Data 101: Hammers and Nails
This is the first in a series of articles I intend to write distilling my (somewhat) recent academic history regarding data and analytics into a tractable format for both data professionals, and data consumers. The goal of this is to share how I, coming from a primarily academic background, approach problem solving using the tools of data science and analytics, and how they can be applied to the real world. Some of the content will be concepts that I have shared in classes I have taught, while others will be mental models and methods that I have relied upon in my own work. I hope that some will find this content useful and informative, and that through this journey, I will be able to learn as well.
A Running Analogy: Building a house
When asked by students (or potential employers) how I would describe what data science is, I like to fall back on the analogy of building a house. I will refer back to this analogy (and at times stretch it a bit) throughout these articles. Here I will build the foundation (see, I already started) of my story of data analytics.
A home or a hovel
The initial stage is figuring out what the question or problem you are trying to solve is, are you building a house, an apartment, or a store. Each of these questions or problems requires a different set of materials, plans, and tools to solve. In the world of data, knowing what type of question you are asking is the primary motivator for everything that follows. Are you trying to predict customer behavior, identify choke points in production, or understand risk factors in new markets? The set of methods and data required to answer these disparate questions are as different as choosing to build a structure out of steel or wood, and fastening them with rivets or nails.

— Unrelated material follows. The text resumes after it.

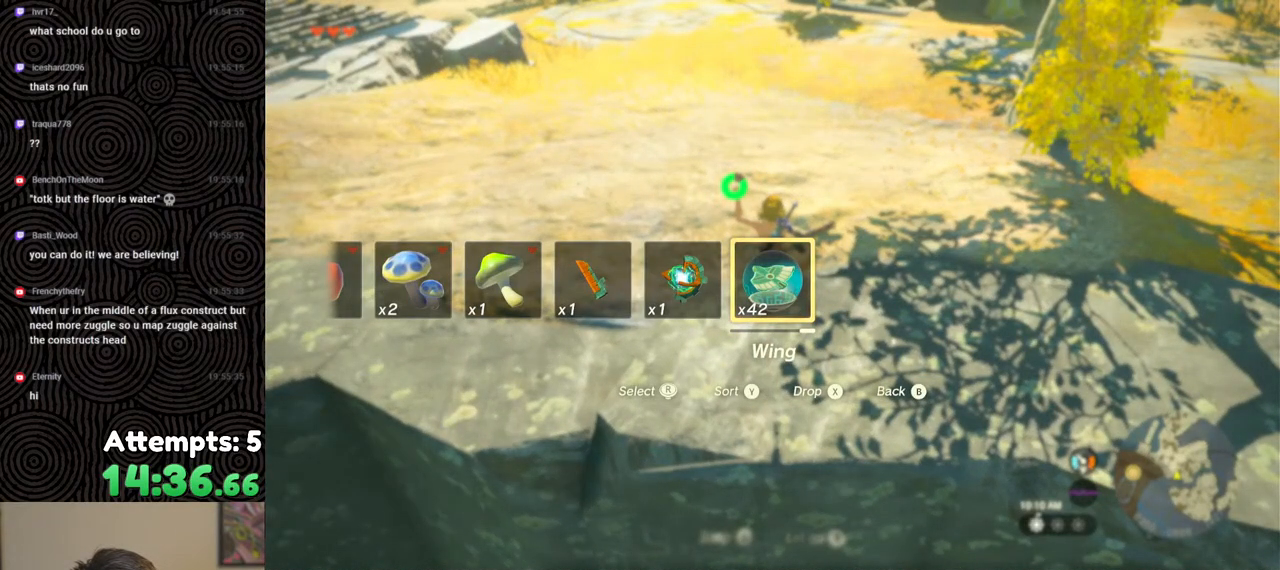
{"buttons": ["Y"], "left_stick": "up", "right_stick": "center", "events": [[167, "X", "down"], [300, "X", "up"], [333, "DPAD_UP", "up"], [500, "Y", "down"]]}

One ring doesn’t rule them all
Enter my favorite quip, to a man with a hammer, every problem looks like a nail. When you boil down data science, all of the approaches, methods, and algorithms are simply tools. Yes, you theoretically could build a whole house with just a sledgehammer, nails, and wood, but it would be ugly, inefficient, and difficult. Saws may be of use to cut down boards for example (instead of trying to beat them until they break). Data analytics is much the same. You could use a machine-learning algorithm and terabytes of data to figure out how many widgets you need to sell to break even this quarter, but the same question can be answered with a simple statistical model and a small sample of your data, it will be quicker, cheaper, and sufficiently accurate. Knowing which set of tools and data is appropriate to answer the question at hand is one of the most important aspects of data analytics. There is no magic method that will accurately and efficiently answer every question or problem your company might face.
It takes a village to raise a [barn]
Crossing some metaphors and sayings gets us to the next crucial step in solving a problem, identifying the members of your team. Now, in academia, much of my work was done flying solo, but when I was running or involved in group projects, the results were much better, because every individual has a particular set of skills they are most adept at. Looking at the slew of data-centric jobs out there, I am often struck by the lack of communal agreement on what each title means and does. My perception and explanation here will reflect my bias coming from academia, and may not represent the actual designations, but who knows, perhaps they should.
Building a house requires a group of people who have distinct and particular roles, backgrounds, and training. The plans for the building are designed by an architect (a team effort in the data world). The materials (data) need to be chosen and sourced (Data Analysts), warehoused, and transported to the site (Data Architects and Engineers), where upon the construction can begin (Data Scientists). All the time the General Contractor (Project Manager) is in the background making sure that things are on spec and on budget. Once the construction is finished, the sales team (Data Analysts) take the product, polish it up, put pretty furniture and flowers in (data visualization), and show it off to the new home owner (CXO/client) and prove to them that this house is the answer to their problem.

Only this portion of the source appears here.